TASK - Retype the material that follows exactly, limited to the lines from the one with "Комфорт жизни" through the one with "momentos de asombro y cree recuerdos que per", and keep out all pictures.

EXERCISE DATA -
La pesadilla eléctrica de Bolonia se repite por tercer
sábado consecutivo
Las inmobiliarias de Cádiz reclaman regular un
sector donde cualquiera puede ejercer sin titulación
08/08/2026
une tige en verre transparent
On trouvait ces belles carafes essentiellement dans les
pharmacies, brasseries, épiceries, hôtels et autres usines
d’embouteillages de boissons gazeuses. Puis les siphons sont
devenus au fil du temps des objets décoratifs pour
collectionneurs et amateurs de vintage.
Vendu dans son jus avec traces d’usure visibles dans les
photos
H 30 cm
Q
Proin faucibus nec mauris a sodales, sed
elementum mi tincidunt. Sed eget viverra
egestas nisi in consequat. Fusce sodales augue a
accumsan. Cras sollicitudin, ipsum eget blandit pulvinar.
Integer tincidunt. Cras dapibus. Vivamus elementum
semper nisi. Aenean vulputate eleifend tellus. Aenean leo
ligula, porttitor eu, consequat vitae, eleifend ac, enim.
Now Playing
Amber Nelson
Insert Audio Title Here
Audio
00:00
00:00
--
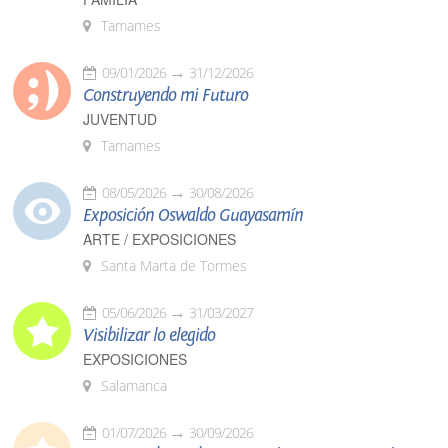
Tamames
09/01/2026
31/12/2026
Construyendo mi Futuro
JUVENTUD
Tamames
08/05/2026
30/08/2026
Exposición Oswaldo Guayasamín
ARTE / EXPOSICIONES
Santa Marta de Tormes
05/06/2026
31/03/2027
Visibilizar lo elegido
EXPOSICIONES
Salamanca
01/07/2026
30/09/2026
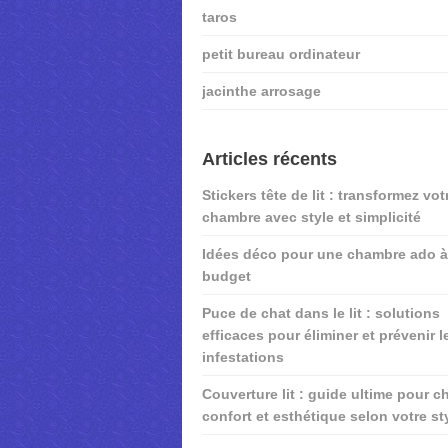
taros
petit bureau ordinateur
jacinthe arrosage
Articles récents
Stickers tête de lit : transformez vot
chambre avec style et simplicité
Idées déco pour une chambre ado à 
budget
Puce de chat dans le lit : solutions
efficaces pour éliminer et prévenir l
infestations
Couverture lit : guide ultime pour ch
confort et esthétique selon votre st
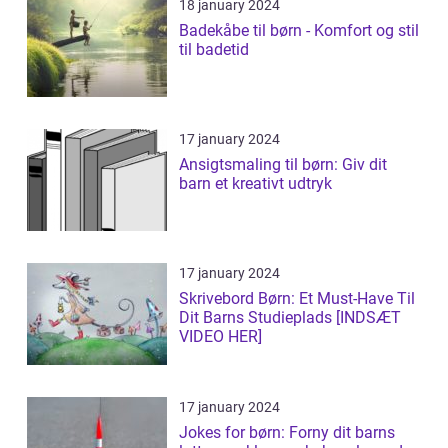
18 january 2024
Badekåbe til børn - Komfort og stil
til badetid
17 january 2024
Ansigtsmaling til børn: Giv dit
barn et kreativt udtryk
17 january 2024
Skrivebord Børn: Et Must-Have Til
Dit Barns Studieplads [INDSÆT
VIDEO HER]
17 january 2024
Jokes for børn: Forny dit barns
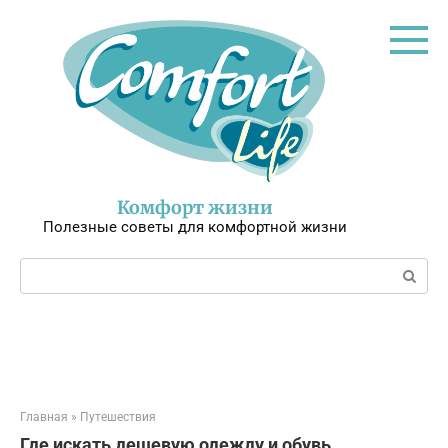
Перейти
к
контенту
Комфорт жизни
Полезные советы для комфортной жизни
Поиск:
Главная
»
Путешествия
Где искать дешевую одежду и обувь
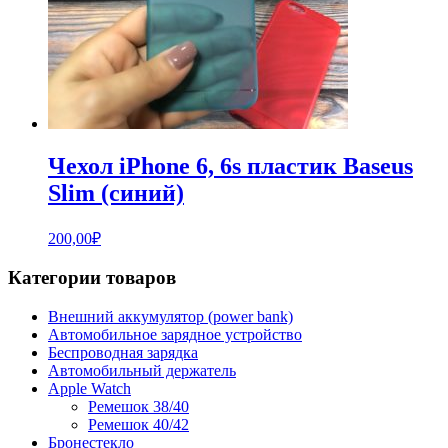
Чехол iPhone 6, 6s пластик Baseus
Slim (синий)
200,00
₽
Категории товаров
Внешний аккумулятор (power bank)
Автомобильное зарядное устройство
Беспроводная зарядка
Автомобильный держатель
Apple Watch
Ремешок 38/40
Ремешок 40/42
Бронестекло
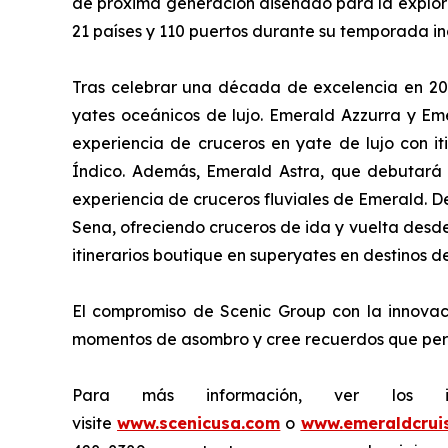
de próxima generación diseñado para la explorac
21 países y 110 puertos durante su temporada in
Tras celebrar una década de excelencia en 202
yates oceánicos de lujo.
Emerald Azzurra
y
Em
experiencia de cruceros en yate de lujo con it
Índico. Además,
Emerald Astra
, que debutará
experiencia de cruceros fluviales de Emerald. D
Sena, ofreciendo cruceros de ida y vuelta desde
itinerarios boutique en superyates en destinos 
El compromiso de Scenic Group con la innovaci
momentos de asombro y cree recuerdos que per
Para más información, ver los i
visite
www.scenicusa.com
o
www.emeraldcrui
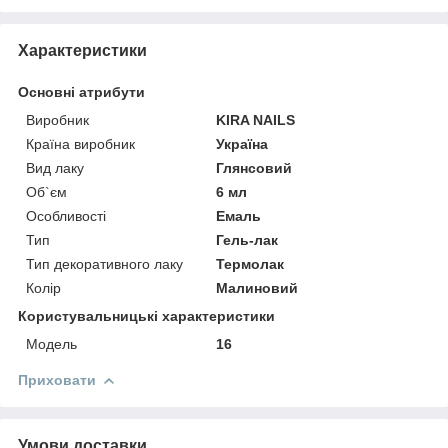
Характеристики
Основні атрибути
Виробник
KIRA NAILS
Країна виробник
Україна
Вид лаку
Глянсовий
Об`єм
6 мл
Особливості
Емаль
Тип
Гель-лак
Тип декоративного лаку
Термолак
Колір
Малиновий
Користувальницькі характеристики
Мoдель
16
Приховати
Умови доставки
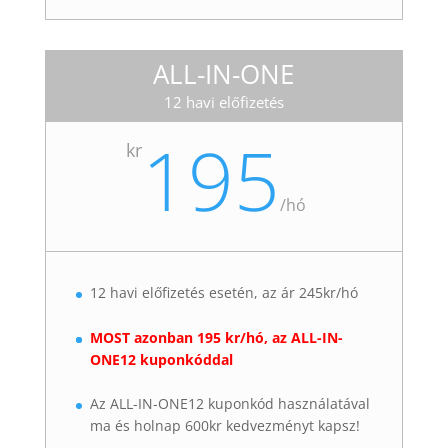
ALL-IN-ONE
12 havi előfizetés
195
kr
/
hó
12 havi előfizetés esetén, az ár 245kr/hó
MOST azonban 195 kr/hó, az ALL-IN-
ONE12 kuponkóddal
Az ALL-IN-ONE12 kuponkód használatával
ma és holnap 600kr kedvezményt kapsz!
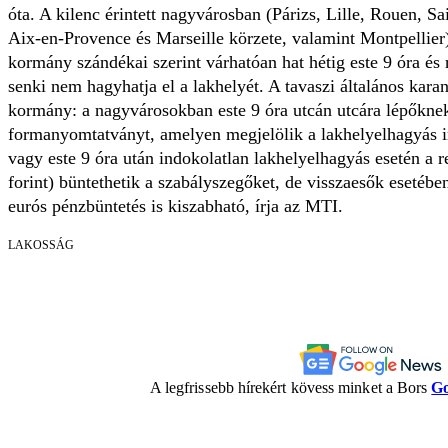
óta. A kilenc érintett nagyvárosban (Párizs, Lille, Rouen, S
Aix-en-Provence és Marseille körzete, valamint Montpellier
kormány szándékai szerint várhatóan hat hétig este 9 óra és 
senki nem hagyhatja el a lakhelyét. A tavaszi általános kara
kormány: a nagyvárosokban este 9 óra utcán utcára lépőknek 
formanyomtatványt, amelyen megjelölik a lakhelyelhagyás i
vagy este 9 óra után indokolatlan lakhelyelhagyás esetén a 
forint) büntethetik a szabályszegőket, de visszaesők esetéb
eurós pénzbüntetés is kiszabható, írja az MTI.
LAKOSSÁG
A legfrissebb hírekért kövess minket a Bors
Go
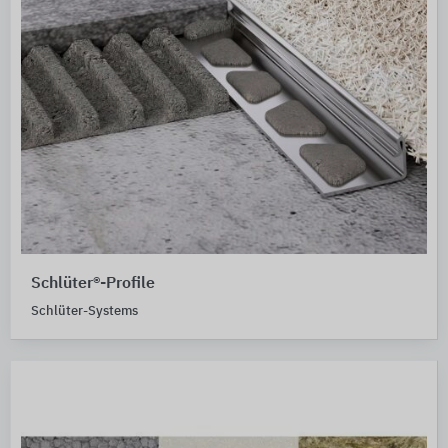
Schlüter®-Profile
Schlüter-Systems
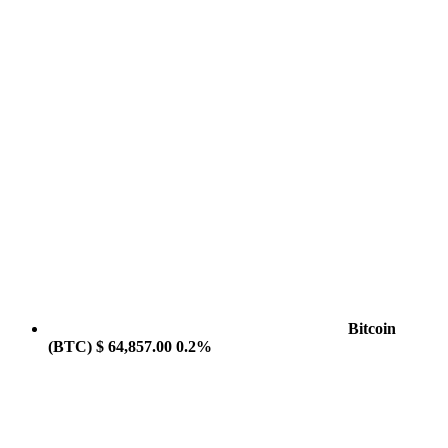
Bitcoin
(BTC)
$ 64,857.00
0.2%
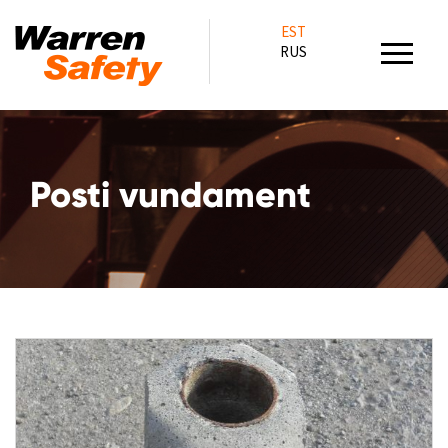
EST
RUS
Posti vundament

TASK OUTPUT -
Комфорт жизни
Полезные советы для комфортной жизни
Поиск:
Главная
»
Путешествия
Где искать дешевую одежду и обувь
Чехол iPhone 6, 6s пластик Baseus
Slim (синий)
200,00
₽
Категории товаров
Внешний аккумулятор (power bank)
Автомобильное зарядное устройство
Беспроводная зарядка
Автомобильный держатель
Apple Watch
Ремешок 38/40
Ремешок 40/42
Бронестекло
de próxima generación diseñado para la explorac
21 países y 110 puertos durante su temporada in
Tras celebrar una década de excelencia en 202
yates oceánicos de lujo.
Emerald Azzurra
y
Em
experiencia de cruceros en yate de lujo con it
Índico. Además,
Emerald Astra
, que debutará
experiencia de cruceros fluviales de Emerald. D
Sena, ofreciendo cruceros de ida y vuelta desde
itinerarios boutique en superyates en destinos 
El compromiso de Scenic Group con la innovaci
momentos de asombro y cree recuerdos que per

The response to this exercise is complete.